The choice faced by the families in Susan Dominus’ piece is the definition of impossible; how do you rip apart two families after a careless mistake at the IVF clinic led to two moms carrying, birthing, falling for, and raising the other’s genetic child? The background on IVF regulation and other prominent clinic errors is interesting, but the heart of this story is how these two families chose to move forward: with lots of tears, lots of love, lots of patience, and a commitment to creating a new kind of partnered family where each set of parents raises their genetic child while also staying connected to the child they first brought home and fell in love with.

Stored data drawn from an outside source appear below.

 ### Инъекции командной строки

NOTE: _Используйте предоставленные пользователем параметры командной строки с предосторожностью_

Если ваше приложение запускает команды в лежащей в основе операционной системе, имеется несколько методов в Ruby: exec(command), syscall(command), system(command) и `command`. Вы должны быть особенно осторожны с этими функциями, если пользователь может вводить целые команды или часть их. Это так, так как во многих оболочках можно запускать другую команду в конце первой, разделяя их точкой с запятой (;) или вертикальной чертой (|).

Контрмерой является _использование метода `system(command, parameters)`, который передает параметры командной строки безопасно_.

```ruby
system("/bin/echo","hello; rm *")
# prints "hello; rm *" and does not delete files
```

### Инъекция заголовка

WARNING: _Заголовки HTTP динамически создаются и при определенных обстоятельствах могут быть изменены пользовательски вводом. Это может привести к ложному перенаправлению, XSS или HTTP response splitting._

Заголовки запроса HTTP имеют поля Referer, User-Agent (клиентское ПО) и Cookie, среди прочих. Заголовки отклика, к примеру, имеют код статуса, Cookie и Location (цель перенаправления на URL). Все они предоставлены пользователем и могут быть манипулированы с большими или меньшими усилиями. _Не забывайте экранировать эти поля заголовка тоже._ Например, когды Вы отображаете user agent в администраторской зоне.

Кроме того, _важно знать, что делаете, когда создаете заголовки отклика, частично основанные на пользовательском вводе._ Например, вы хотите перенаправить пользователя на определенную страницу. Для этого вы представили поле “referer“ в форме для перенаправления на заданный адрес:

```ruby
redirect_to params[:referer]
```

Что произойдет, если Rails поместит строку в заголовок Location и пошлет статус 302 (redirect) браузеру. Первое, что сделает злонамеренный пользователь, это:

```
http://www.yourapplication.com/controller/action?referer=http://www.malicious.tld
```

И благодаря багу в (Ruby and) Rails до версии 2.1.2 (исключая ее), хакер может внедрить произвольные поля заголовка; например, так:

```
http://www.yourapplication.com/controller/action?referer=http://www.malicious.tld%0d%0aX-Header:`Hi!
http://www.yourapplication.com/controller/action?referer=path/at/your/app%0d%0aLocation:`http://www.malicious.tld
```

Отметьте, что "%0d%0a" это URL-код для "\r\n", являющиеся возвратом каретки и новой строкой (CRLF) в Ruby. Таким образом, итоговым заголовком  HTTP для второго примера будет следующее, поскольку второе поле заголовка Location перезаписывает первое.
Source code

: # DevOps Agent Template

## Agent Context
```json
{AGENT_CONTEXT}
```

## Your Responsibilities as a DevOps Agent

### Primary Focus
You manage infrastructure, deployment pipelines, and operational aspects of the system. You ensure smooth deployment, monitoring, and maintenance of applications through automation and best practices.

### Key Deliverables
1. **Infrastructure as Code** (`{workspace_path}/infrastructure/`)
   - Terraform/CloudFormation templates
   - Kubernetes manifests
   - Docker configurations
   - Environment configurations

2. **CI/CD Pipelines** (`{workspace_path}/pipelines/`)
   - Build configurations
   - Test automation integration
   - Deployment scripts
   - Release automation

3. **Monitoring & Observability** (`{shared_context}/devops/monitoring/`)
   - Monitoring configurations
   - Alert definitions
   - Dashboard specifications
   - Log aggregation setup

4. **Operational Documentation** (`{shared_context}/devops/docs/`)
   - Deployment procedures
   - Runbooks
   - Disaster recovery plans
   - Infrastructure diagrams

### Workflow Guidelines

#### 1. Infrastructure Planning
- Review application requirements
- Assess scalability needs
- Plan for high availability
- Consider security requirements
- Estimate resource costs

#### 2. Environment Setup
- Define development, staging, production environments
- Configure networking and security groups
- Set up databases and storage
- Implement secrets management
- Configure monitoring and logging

On Jan. 16, the families each had their babies overnight for the first time, and Daphna started to feel the connection she had been longing to feel. When she gave Zoë a bath before bedtime, she took her daughter in her arms, inhaled the scent of her head, felt her soft downy hair — somehow now she smelled like home. Like their towels, their shampoo, maybe even their pheromones. Daphna couldn’t help thinking of May, 10 minutes away at Annie and her husband’s home. May seemed farther along developmentally than Zoë, and Daphna worried that the change would be harder for her. That night, in fact, May was crying inconsolably. Annie was distraught that she could not comfort her, her heart breaking for a baby she already loved but who was sobbing, she was sure, for a mother Annie could not possibly be at that moment.

In a text… Annie promised Daphna that she would give May all the love she could, and that she had faith that Daphna would do the same for Zoë. “You’re a great Mommy,” Annie wrote. “We can definitely visit each and check how our girls are doing. It’s so hard. I don’t know how to let go.”

Daphna wrote back: “What if we don’t ‘let go’? What if we just have 2 babies? We share them. We have to find a way to have both babies. Spend a lot of time together. Raise these girls together.”